Quel avenir pour le communisme français ?
Par Thibault Dumas le 08 avril 2007, - Gauche - Lien permanent
Le Parti communiste à bien changé et on ne s'en rend pas compte. La
candidate Marie-George Buffet se définit comme celle de la gauche populaire et
antilibérale, le terme communiste n'est que peu présent.. Le rouge typographié,
le souffle des affiches d'hier à laissé place à la multiplicité des couleurs et
à un côté réaliste, proche du peuple (qui allait de soit auparavant). Se ne
sont pas seuls des communistes qui ont fait le programme mais aussi "des
socialistes, des associatifs, des écologistes" disent les tracts. La lutte des
classes, la dictature du prolétariat a laissé place à la lutte (légitime)
contre le libéralisme, à la sauvergarde du communisme municipal et
parlementaire. Le contraste est vif entre les troskistes et les socialistes qui
ont connu le grand PCF hégémonique à gauche et nous qui voyons ce parti au
mieux comme un simple allié, au pire comme une nostalgie pereclitante. Oui le
Parti communiste à bien changé mais la question est arrivera t'il à se
transformer ?
Mais qu'elle est la portée de sa candidature aujourd'hui ? Le fiasco de la "gauche antilibérale" (article que j'avais écrit) a montré un appareil communiste encore otage des minoritaires orthodoxes et d'une certaine nostalgie. Les frontières idéologiques et électorales entre les communistes, les trotskistes et les altermondialistes n'existent pratiquement plus (exception faite de Arlette Laguiller). La faiblesse de la gauche radicale aujourd'hui est une résultante direct de ces divisions. Le trop plein de candidatures sur un même credo politique est évident. Un choix stratégique clair et l'humilité devraient être les mots d'ordre.
L'appareil du PCF ne suit pas, des pans entiers de militants soutiennent José Bové. Combien de militants et d'élus communistes se sont ralliés à cette candidature altermondialiste ? Un tiers selon certains observateurs de la gauche radicale. Le PCF paye surement une mue inachevé et incomplète. La démocratisation interne, la normalisation des liens avec le PS voulue par Robert Hue, l'ouverture vers la gauche mouvementiste mené Marie-George Buffet. Tout cela n'a pas suffit, le Parti communiste ne doit pas se rénover par petits touches, il doit se transformer complètement.

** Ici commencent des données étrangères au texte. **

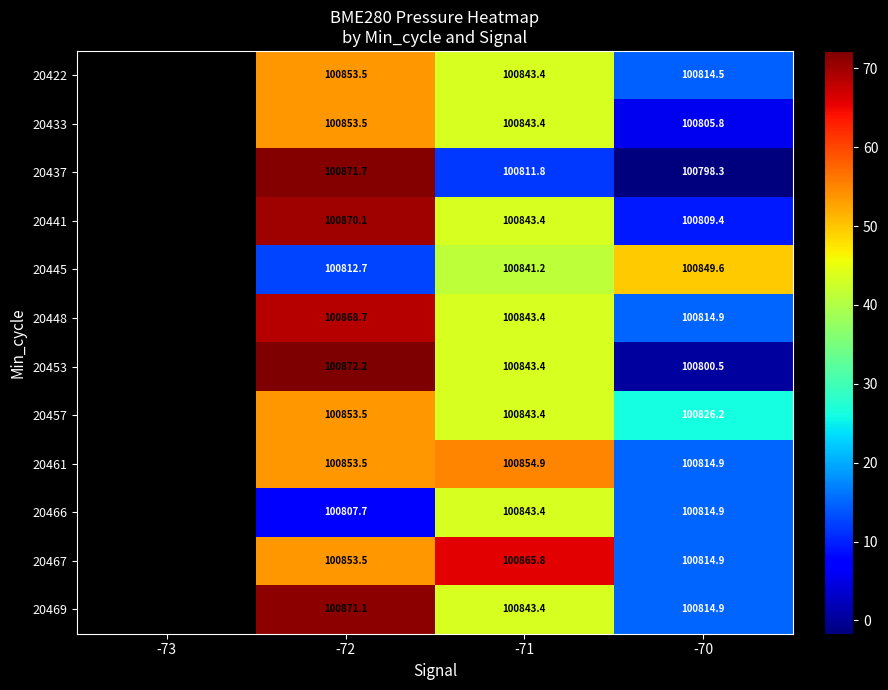

Rank the series at -71 from lowest to highest value.

20437, 20445, 20422, 20433, 20441, 20448, 20453, 20457, 20466, 20469, 20461, 20467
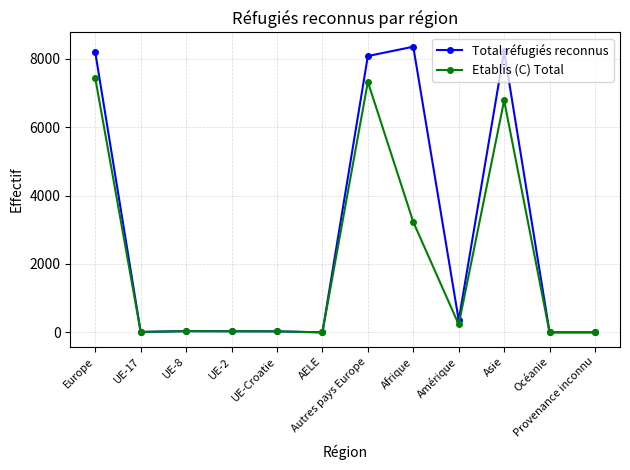

True or false: Total réfugiés reconnus has more than 1 interior local peaks.

True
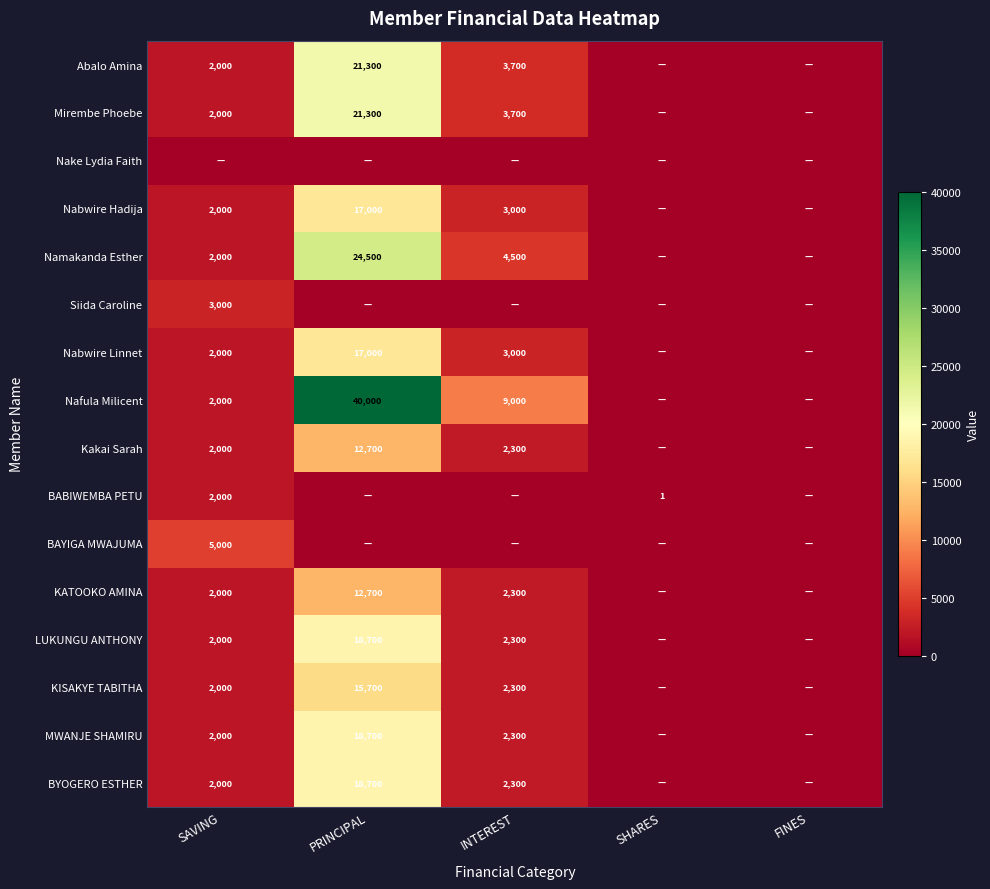

Is it true that Abalo Amina equals 21300 at PRINCIPAL?

True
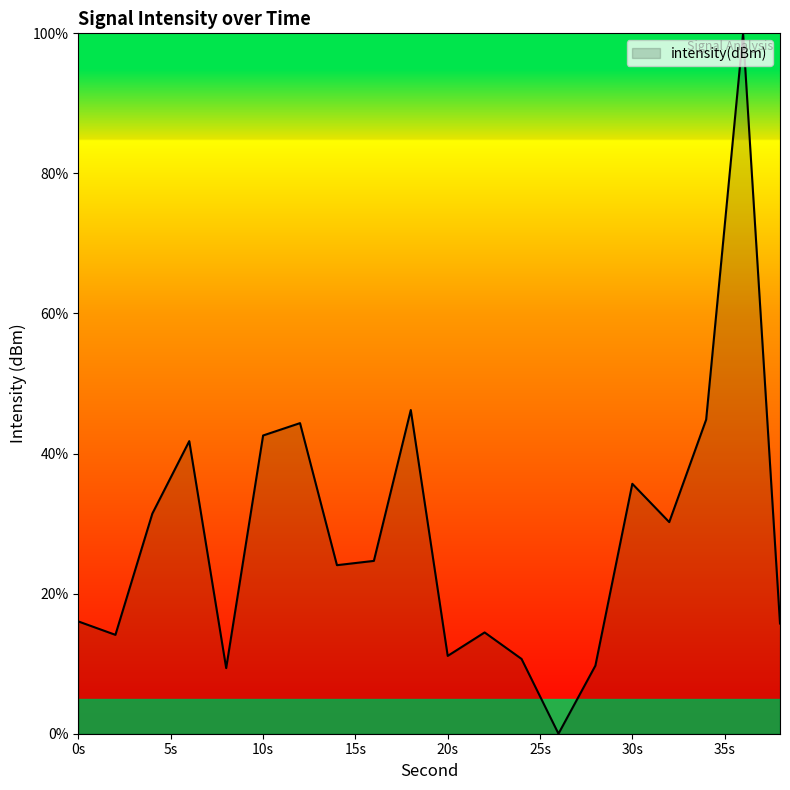

What is the maximum value shown in the chart?

100.0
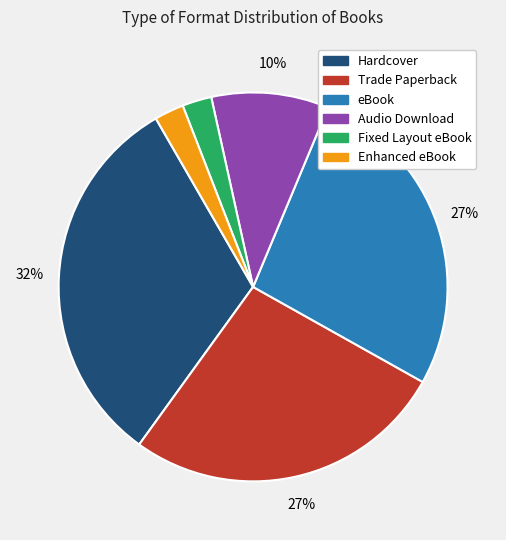

True or false: Hardcover accounts for 32% of the total.

True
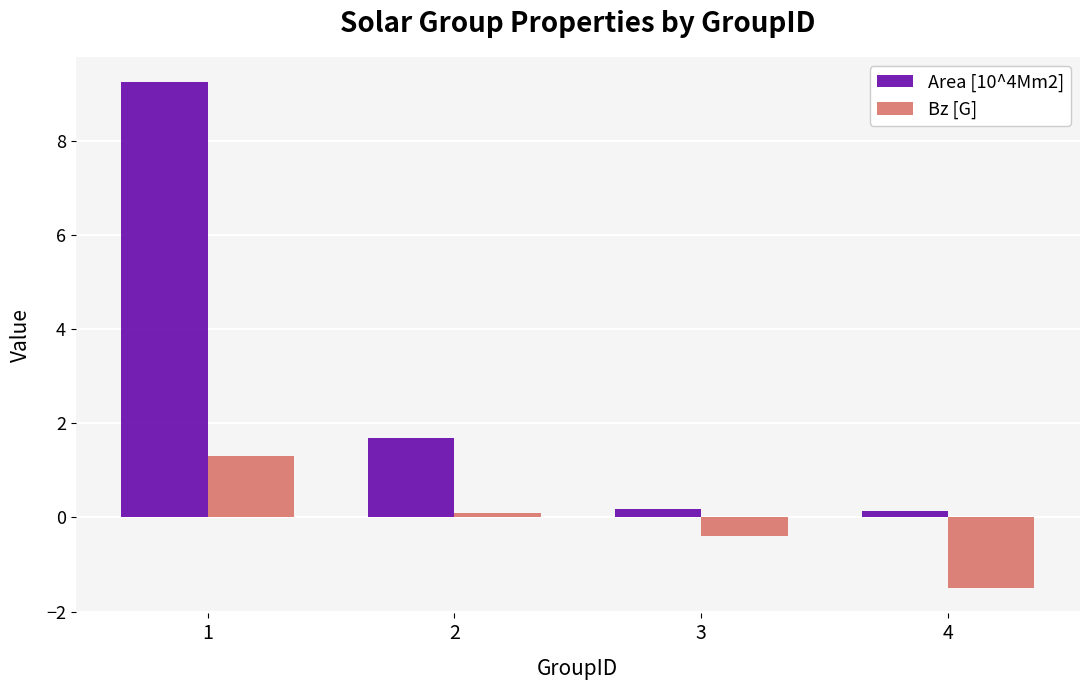

Between 2 and 4, which series saw the biggest shift?

Bz [G]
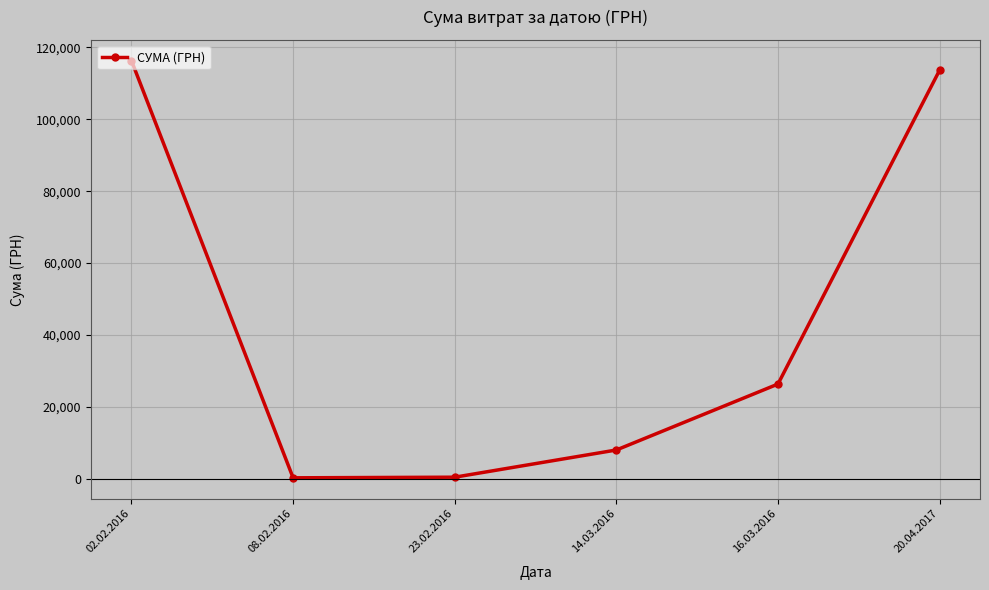

Is this an area chart (filled region under the line)?

No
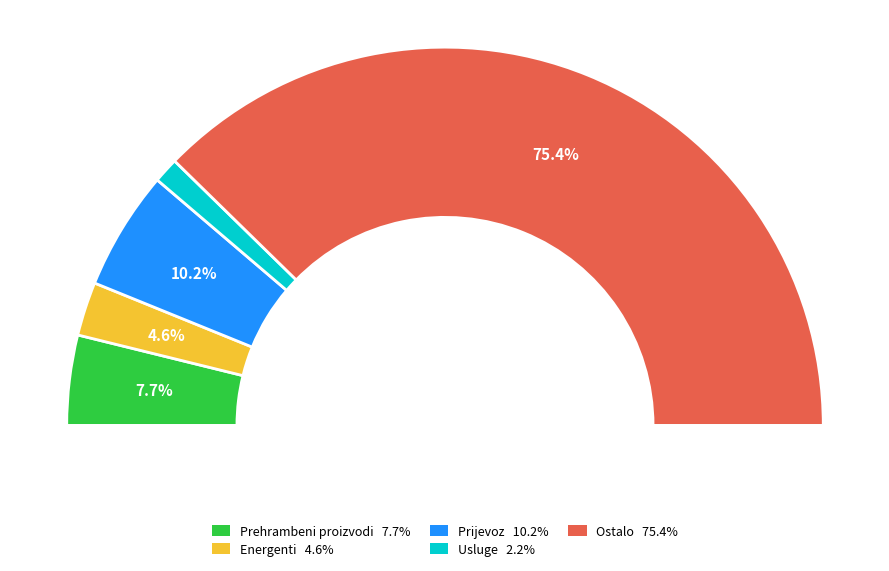

Is there a majority slice in this chart?

Yes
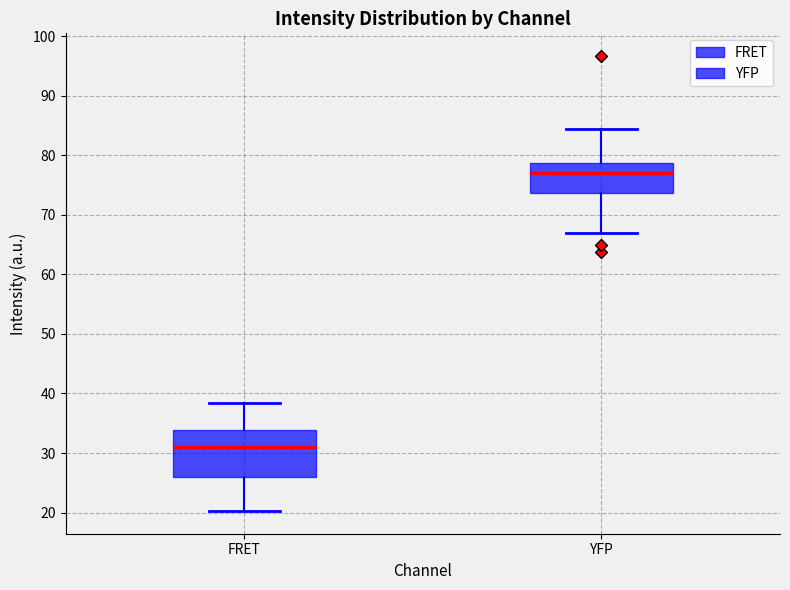

Comparing the boxes themselves (not the whiskers), which one is the tallest?

FRET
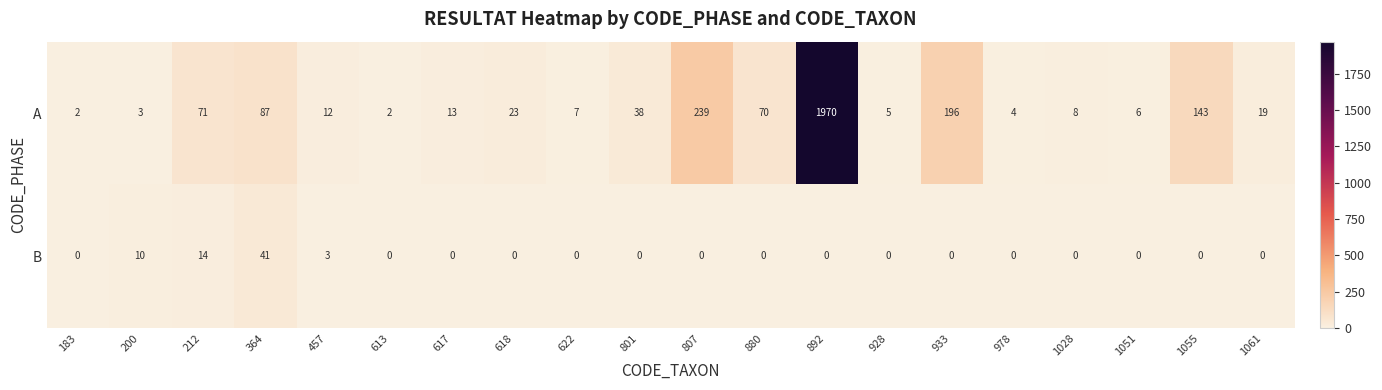

What is the total value across all series at 622?

7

La question se pose alors, peut on parler de communisme aujourd'hui (article de Eric Lafon) ? Les militants communistes ont étés des victimes collatérales du stalinisme. Les directions successives, le fonctionnement aveugle du centralisme démocratique, la volonté de ne pas décourager Billancourt ont mené au désastre politique. Le mensonge a cassé la viabilité du grand parti ouvrier. Le drame idéologique du communisme aura été d'être le plus grand espoir du 19ème puis du 20ème siècle pour en devenir l'une des pires dictatures. Il convient donc pour les communistes de réinventer autre chose, de donner un autre sens au communisme du 21ème siècle. Comme dit l'excellent journaliste de l'Humanité Claude Cabanes "il faut réinventer une gauche de transformation sociale".
Le Parti communiste français doit changer de nom. La majorité des partis communistes européens l'ont fait après 1991 pour se refonder politiquement. Partant de cette hypothèse il existe trois possibilités pour le PCF. 1. Recréer un grand parti à la gauche du PS rassemblent tous azimuts dans la gauche radicale, communiste, mouvementiste, altermondialiste. De même qu'en Allemagne avec le "Linkspartei". 2. Rénover l'identité communiste sans la brader en rompant symboliquement avec un lourd passé. Comme "Refondation communiste" en Italie. 3. Rester sur une ligne orthodoxe et finir en un mouvement passéiste et ultraminoritaire. Le Parti des communistes italiens (PDCI) en est un excellent exemple.
J'entends certains à gauche se réjouir de la faiblesse du PC... bien qu'on puisse se satisfaire de la mort du stalinisme, je ne suis pas partisan d'un écrasement du Parti socialiste sur l'ensemble de la gauche. La diversité, le renouveau politique à gauche est une nécessité pour la vitalité des forces progressistes. Le PC à malgré toutes ses difficultés possède un avantage. Une tradition et un tissu militant encore fort. Il appartient donc aux communistes de conduire cette transformation, il appartient au reste de la gauche de les y aider.